Korte opdracht 1
Kopieer alsjeblieft uit de records letterlijk de regels vanaf de regel met "type status: Isotype" tot en met de regel met "collection date: 2005-04-17".
--- Aangeleverde tekst ---
Je werkte als hoofdafgevaardigde van de socialistische vakbond UGTCI in Ivoorkust voor SYNA-CNRA, een onderzoeksinstituut voor cacao. Toen wij als HORVAL in 2011 het idee hadden om een duurzame chocoladeketen op poten te zetten en hiermee de kinderarbeid wilden bannen, was je maar al te bereid om hieraan mee te helpen.

Samen met Brahima Rabo, voorzitter van de transportvakbond uit Burkina Faso, besloten jullie om het probleem bij de oorsprong aan te pakken. Allerlei acties om de kinderhandel vanuit de buurlanden te stoppen. De resultaten bleven niet lang uit: kinderen werden gevonden die verstopt zaten in vrachtwagens en kinderhandelaren werden veroordeeld.

Je was ook kritisch naar de publiciteit van de grote multinationals over hun “goede praktijken”. Bij twijfelgevallen ging je de baan op en nam je foto’s. Kinderen horen thuis op de schoolbanken, in een school van de overheid, toegankelijk en betaalbaar voor iedereen en NIET georganiseerd en in handen van de bedrijfswereld.
---
Korte opdracht 2
Schrijf uit de aangeleverde tekst woordelijk het stuk over van "Je werkte als" tot en met "kinderhandelaren werden veroordeeld.".
--- Materiaal bij opdracht ---
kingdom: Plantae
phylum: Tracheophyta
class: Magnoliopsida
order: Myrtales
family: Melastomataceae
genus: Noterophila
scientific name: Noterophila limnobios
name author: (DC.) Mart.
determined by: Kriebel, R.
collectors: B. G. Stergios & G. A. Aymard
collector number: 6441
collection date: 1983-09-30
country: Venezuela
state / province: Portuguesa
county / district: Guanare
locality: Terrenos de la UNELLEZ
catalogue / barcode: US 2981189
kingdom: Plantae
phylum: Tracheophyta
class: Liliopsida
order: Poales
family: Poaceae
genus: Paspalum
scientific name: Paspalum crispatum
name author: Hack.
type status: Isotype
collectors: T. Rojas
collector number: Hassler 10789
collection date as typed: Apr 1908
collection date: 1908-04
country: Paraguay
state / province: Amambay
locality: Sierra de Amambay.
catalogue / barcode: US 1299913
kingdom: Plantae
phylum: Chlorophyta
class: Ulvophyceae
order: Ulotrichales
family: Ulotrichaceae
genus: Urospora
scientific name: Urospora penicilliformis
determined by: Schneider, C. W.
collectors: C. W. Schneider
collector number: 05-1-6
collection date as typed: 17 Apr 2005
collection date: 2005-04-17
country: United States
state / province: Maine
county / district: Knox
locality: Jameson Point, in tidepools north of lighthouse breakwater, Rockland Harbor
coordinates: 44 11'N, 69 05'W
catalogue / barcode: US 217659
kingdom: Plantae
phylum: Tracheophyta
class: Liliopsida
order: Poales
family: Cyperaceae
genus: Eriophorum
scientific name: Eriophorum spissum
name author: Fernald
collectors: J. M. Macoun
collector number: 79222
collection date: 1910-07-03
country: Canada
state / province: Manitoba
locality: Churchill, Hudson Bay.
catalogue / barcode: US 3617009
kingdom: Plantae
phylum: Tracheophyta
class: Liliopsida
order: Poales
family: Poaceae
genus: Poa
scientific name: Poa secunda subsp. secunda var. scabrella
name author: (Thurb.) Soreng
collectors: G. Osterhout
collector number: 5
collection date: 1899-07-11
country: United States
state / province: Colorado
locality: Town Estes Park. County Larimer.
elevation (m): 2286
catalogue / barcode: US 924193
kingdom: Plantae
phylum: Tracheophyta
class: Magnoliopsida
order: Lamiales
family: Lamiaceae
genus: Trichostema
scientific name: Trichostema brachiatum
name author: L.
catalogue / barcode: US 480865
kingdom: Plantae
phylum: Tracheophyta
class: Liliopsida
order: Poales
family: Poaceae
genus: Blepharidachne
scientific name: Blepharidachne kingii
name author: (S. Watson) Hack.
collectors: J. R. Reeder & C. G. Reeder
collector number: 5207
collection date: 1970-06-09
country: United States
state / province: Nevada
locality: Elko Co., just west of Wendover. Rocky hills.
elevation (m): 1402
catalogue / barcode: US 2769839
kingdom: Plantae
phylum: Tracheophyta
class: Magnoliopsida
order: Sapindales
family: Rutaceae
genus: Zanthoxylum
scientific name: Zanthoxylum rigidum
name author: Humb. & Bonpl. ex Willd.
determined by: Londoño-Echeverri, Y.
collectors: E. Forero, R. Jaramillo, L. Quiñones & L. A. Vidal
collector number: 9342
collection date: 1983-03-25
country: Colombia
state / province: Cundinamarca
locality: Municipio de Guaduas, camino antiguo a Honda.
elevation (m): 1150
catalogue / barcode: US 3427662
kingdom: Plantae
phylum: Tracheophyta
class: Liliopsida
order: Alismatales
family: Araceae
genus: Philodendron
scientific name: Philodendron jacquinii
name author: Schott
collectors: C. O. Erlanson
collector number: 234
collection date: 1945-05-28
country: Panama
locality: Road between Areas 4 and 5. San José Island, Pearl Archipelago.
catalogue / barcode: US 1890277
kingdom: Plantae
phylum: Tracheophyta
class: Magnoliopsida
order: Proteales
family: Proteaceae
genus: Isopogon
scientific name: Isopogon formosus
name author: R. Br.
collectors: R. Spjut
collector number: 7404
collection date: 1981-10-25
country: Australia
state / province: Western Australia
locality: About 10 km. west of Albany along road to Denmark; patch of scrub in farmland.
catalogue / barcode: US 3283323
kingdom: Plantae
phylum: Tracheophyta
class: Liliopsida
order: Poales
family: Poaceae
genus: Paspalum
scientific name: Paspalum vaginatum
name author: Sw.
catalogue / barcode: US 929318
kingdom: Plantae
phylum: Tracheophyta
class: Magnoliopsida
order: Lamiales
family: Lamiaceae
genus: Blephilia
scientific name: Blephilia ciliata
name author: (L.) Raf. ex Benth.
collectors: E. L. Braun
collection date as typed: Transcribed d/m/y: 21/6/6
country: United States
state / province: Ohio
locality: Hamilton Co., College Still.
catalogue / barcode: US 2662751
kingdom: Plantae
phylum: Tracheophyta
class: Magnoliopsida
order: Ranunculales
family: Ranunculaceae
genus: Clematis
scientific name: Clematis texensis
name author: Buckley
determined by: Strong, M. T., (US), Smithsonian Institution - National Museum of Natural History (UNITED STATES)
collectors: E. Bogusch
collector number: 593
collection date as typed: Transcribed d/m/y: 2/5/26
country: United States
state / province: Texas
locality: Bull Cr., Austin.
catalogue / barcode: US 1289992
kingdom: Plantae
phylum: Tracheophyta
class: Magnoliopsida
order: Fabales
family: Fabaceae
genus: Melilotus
---
Antwoord 1
type status: Isotype
collectors: T. Rojas
collector number: Hassler 10789
collection date as typed: Apr 1908
collection date: 1908-04
country: Paraguay
state / province: Amambay
locality: Sierra de Amambay.
catalogue / barcode: US 1299913
kingdom: Plantae
phylum: Chlorophyta
class: Ulvophyceae
order: Ulotrichales
family: Ulotrichaceae
genus: Urospora
scientific name: Urospora penicilliformis
determined by: Schneider, C. W.
collectors: C. W. Schneider
collector number: 05-1-6
collection date as typed: 17 Apr 2005
collection date: 2005-04-17

Antwoord 2
Je werkte als hoofdafgevaardigde van de socialistische vakbond UGTCI in Ivoorkust voor SYNA-CNRA, een onderzoeksinstituut voor cacao. Toen wij als HORVAL in 2011 het idee hadden om een duurzame chocoladeketen op poten te zetten en hiermee de kinderarbeid wilden bannen, was je maar al te bereid om hieraan mee te helpen.

Samen met Brahima Rabo, voorzitter van de transportvakbond uit Burkina Faso, besloten jullie om het probleem bij de oorsprong aan te pakken. Allerlei acties om de kinderhandel vanuit de buurlanden te stoppen. De resultaten bleven niet lang uit: kinderen werden gevonden die verstopt zaten in vrachtwagens en kinderhandelaren werden veroordeeld.